Это моральный аргумент в пользу гарантированного дохода: мы должны обеспечить каждого человека средствами, необходимыми для достойной современной жизни, и никого не следует просить идти на чрезмерный риск, чтобы наслаждаться такой жизнью. Я называю это моральным аргументом и моральным аргументом конкретно потому, что я не выдвигаю экономических аргументов в пользу какой-либо конкретной экономической политики или какой-либо конкретной формы гарантированного дохода. Вместо этого я утверждаю, что мы должны сначала взять на себя обязательство обеспечить уровень человеческого достоинства, а затем выяснить, какая конкретная политика приведет нас к этому. Если мы считаем, что это невозможно или слишком дорого, мы должны помнить, что мы все время делаем невозможные, дорогостоящие вещи, меняя наше понимание того, что стоит. Прежде чем мы отправим человека на Марс, прежде чем автомобиль проедет через всю страну, мы должны выяснить, как гарантировать каждому человеку доступ к достойной жизни.

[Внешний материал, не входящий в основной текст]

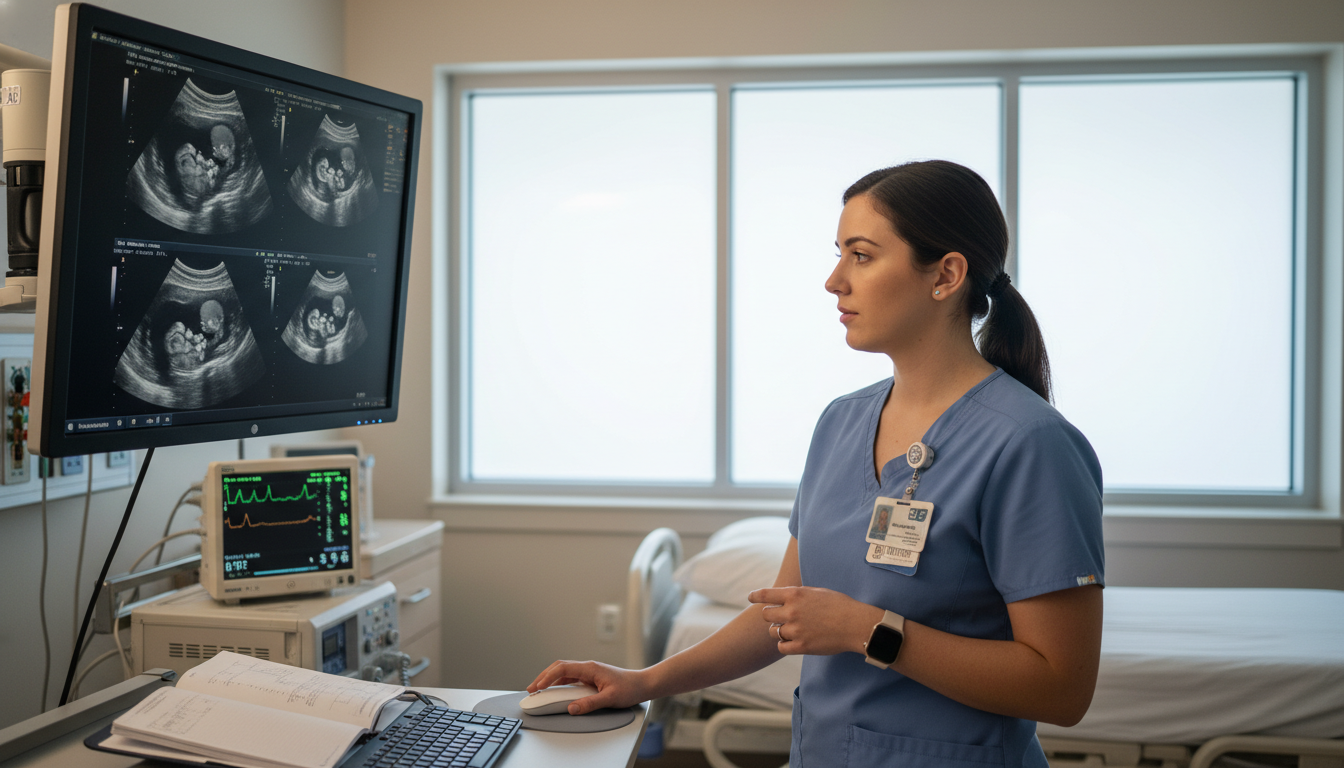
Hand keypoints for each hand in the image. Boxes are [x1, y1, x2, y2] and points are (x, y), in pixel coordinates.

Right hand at [526, 660, 649, 714]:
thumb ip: (590, 703)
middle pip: (559, 667)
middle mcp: (587, 667)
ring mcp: (588, 672)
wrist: (642, 684)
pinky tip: (554, 690)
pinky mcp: (591, 677)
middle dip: (543, 676)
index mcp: (590, 668)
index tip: (537, 686)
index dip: (547, 677)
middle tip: (531, 688)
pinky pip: (570, 677)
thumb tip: (572, 708)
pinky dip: (559, 683)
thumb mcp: (610, 698)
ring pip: (564, 671)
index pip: (563, 669)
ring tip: (538, 689)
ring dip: (550, 679)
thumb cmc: (629, 688)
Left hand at [748, 586, 883, 655]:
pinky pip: (781, 647)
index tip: (750, 597)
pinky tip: (793, 642)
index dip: (755, 596)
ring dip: (778, 631)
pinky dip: (784, 645)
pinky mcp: (801, 647)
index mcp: (794, 595)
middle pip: (766, 615)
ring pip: (773, 632)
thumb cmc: (839, 605)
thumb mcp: (816, 592)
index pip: (766, 594)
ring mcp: (795, 630)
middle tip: (779, 618)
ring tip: (791, 630)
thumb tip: (783, 599)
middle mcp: (791, 611)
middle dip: (771, 616)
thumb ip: (797, 595)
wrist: (855, 624)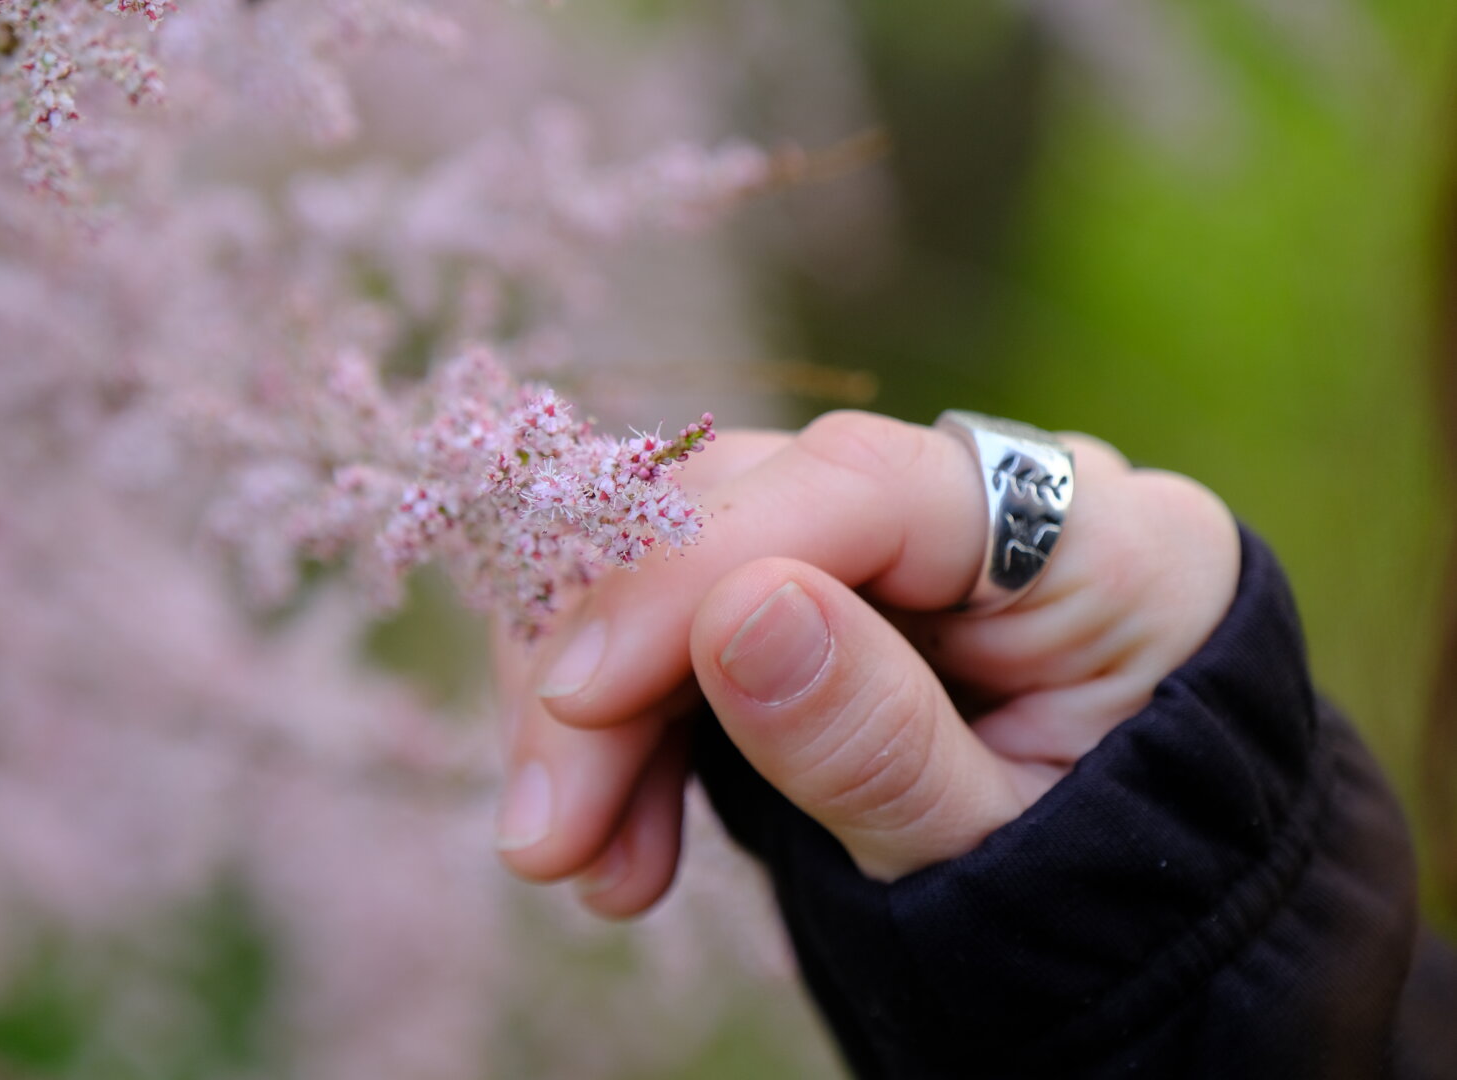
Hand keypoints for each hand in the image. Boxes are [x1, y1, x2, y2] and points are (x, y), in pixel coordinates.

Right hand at [493, 411, 1238, 915]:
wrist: (1111, 922)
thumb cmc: (1086, 895)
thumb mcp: (993, 855)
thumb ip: (879, 741)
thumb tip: (737, 612)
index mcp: (1100, 544)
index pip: (863, 487)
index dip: (696, 570)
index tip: (579, 696)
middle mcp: (989, 498)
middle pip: (743, 508)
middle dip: (617, 668)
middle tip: (547, 840)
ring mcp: (897, 531)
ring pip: (681, 549)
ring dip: (600, 702)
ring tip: (583, 862)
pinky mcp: (822, 574)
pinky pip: (682, 601)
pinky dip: (623, 708)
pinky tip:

Автор: Дэвид Уильямс в настоящее время работает в компании, занимающейся распространением продуктов питания, произведенных с соблюдением этических норм, и одновременно пишет докторскую диссертацию. Дэвид изучает этику и считает, что некоторые из наших наиболее важных этических проблем касаются систем и цепочек поставок, которые мы используем, чтобы прокормить себя. Эти проблемы варьируются от заботы о благополучии животных до доступа к недорогим питательным продуктам питания, а также безопасности и охраны труда. Дэвид стремится выполнять значимую работу, которая серьезно относится к этим вызовам, предлагая убедительное видение будущего.

Источник: audacity.substack.com

Авторизация
*
*
Регистрация
*
*
*
Пароль не введен
*
Генерация пароля

Наш сайт использует файлы cookies, чтобы улучшить работу и повысить эффективность сайта. Продолжая работу с сайтом, вы соглашаетесь с использованием нами cookies и политикой конфиденциальности.